Perawat yang masih menempelkan ponsel di telinga tersentak, buru-buru memutus sambungan. "Ma-maaf, Pak! Saya... saya perawat ... barusan saya telpon dokter ..." sahutnya, terbata.
Namun, begitu matanya mengikuti arah pandangan Leo, ia pun terbelalak menatap Nayla duduk di tepi ranjang, menggendong dan menyusui bayi yang tadi membuatnya putus asa.
Perawat itu terkejut, suaranya spontan meninggi, "Eh, kamu siapa?! Hei! Ngapain pegang-pegang bayi itu?!" Ia tergesa mendekati Nayla, tetapi terhenti ketika melihat di bayi ... menyusu tenang di dada Nayla. Nafasnya teratur, bahkan terdengar suara kecil seperti dengkuran halus dari mulut mungilnya.
"Ba-bayinya ... nyusu ..." bisik sang perawat tak percaya.
Rahang Leo mengeras. Matanya menusuk Nayla seperti ingin menguliti alasan di balik keberaniannya.
"Saya tidak pernah mengizinkan siapa pun menyentuh anak saya selain dokter dan perawat. Kenapa Anda lancang?" ucapnya tajam.
Perawat yang baru menyadari kesalahan besar itu buru-buru meraih si kecil. "Maaf, Pak! Ini kelalaian saya ..." Tangannya terulur mengambil bayi itu dari pelukan Nayla. "Saya ambil dulu bayinya, ya, Bu... Maaf! Ibu sih, main gendong-gendong anak orang saja—" ucapnya tergagap, mencoba terlihat tegas meski gugup.
Begitu berpindah tangan, tangis bayi itu pecah lagi, nyaring dan menyayat—seperti sebelumnya. Nayla spontan berdiri, raut cemas tak bisa ditutupi dari wajahnya.

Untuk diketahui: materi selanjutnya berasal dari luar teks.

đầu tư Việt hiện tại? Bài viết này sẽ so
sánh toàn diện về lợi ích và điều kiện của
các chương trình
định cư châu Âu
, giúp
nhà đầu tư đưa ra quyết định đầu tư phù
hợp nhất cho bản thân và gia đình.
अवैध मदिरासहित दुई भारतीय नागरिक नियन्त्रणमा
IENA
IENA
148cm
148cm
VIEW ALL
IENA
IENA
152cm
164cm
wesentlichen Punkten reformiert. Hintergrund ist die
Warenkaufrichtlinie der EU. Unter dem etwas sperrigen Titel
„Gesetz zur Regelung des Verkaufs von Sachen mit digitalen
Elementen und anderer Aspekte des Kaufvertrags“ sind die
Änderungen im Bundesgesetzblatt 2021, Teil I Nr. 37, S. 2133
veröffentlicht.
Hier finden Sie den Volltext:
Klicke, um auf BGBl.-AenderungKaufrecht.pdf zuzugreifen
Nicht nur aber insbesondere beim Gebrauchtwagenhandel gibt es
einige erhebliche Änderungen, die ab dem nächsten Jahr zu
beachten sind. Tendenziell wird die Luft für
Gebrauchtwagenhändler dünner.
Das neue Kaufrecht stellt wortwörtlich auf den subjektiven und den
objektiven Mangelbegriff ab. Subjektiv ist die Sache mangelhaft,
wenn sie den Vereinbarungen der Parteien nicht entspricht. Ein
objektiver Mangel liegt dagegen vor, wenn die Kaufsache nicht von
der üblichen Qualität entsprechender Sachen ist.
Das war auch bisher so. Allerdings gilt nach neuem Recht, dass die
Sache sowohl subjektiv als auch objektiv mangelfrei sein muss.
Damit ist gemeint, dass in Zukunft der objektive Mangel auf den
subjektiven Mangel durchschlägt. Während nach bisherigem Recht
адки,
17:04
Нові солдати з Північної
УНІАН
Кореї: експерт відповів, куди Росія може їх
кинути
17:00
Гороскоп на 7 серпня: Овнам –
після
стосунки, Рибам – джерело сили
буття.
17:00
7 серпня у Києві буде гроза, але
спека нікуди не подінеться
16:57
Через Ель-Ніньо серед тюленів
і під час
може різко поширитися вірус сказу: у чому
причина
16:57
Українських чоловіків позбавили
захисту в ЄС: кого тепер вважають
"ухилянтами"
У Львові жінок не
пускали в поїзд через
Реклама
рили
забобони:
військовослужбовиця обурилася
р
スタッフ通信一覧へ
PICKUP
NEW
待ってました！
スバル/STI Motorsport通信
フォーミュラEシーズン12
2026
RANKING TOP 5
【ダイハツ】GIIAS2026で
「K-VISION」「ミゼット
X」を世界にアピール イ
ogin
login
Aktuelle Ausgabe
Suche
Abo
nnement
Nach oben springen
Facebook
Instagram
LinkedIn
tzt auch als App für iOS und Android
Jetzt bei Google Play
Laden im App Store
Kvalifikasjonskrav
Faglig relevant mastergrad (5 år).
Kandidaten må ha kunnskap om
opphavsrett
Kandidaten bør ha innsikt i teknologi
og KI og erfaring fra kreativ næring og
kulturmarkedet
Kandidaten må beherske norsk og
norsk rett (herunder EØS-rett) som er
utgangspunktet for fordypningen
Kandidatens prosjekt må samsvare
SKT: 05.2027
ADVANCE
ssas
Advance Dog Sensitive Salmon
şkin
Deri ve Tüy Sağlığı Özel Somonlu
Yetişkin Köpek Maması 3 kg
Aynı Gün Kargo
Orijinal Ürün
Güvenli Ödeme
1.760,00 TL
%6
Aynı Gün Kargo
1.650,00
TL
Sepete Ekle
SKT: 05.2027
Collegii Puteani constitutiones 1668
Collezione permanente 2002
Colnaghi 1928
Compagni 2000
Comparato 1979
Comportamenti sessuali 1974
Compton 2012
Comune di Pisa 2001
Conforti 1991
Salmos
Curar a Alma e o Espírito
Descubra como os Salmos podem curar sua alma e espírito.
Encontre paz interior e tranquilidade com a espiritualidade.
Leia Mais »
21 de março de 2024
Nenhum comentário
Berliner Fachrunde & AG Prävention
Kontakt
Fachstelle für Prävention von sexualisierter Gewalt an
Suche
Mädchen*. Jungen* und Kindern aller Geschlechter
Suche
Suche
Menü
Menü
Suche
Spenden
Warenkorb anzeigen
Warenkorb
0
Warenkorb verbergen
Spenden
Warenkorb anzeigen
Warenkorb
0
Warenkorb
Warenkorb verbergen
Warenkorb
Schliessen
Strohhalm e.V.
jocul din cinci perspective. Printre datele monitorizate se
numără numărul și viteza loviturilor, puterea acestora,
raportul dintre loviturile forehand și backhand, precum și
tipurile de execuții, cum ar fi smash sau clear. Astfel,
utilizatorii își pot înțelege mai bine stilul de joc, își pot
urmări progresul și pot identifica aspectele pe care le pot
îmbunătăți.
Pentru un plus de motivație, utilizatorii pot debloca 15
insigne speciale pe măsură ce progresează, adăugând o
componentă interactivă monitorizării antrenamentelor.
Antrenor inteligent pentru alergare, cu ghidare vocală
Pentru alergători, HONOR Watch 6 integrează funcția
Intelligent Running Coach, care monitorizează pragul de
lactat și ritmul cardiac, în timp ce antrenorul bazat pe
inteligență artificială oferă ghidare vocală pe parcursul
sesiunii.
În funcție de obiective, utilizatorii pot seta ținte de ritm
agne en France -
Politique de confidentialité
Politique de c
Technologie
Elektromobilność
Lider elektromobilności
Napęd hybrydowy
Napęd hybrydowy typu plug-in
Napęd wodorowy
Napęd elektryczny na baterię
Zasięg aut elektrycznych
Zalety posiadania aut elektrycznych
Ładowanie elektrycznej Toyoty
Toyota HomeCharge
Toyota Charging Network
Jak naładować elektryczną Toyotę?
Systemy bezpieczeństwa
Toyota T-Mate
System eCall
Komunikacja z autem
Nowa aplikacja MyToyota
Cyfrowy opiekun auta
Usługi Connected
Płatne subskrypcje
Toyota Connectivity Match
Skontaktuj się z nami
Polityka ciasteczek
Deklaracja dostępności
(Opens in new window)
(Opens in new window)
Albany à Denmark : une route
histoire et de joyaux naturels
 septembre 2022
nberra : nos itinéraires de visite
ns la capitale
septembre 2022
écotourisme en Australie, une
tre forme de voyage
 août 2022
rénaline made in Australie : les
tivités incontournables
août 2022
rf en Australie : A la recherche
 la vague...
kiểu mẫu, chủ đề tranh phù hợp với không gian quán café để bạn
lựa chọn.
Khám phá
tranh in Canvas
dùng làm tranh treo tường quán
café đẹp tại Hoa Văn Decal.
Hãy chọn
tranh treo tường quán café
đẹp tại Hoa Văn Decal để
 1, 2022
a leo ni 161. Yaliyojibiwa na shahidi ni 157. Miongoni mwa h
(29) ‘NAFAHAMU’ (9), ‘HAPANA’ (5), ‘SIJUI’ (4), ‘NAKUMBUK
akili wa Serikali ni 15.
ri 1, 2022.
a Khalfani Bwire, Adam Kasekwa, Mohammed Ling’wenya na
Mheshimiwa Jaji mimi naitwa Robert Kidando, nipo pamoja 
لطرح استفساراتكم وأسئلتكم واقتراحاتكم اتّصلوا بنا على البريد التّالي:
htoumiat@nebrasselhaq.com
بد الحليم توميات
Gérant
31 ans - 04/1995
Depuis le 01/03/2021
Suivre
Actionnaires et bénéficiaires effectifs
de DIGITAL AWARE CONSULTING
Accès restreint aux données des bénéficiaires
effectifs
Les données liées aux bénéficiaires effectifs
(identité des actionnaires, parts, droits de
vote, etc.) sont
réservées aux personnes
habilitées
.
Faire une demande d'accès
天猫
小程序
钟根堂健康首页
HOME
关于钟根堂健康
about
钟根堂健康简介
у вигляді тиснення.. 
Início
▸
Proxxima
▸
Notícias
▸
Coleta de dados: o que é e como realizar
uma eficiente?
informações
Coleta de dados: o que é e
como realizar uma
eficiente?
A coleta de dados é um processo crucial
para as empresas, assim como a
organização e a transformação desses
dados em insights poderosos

"Jangan! Jangan dibawa dulu! Itu ... bayinya belum selesai menyusu... dia masih lapar!" seru Nayla.
Leo melotot, wajahnya memerah, emosinya meledak. "Dan siapa yang bilang Anda boleh menyusui bayi saya?!"
Nayla menggigit bibir, tetapi sorot matanya tak goyah. "Dia lapar! Dia butuh ASI! Bukan cuma digendong, digoyang-goyang doang. Masa gitu aja nggak paham?!"
Leo melangkah maju, sepatu kulit mahalnya menghentak lantai. Rahangnya mengeras.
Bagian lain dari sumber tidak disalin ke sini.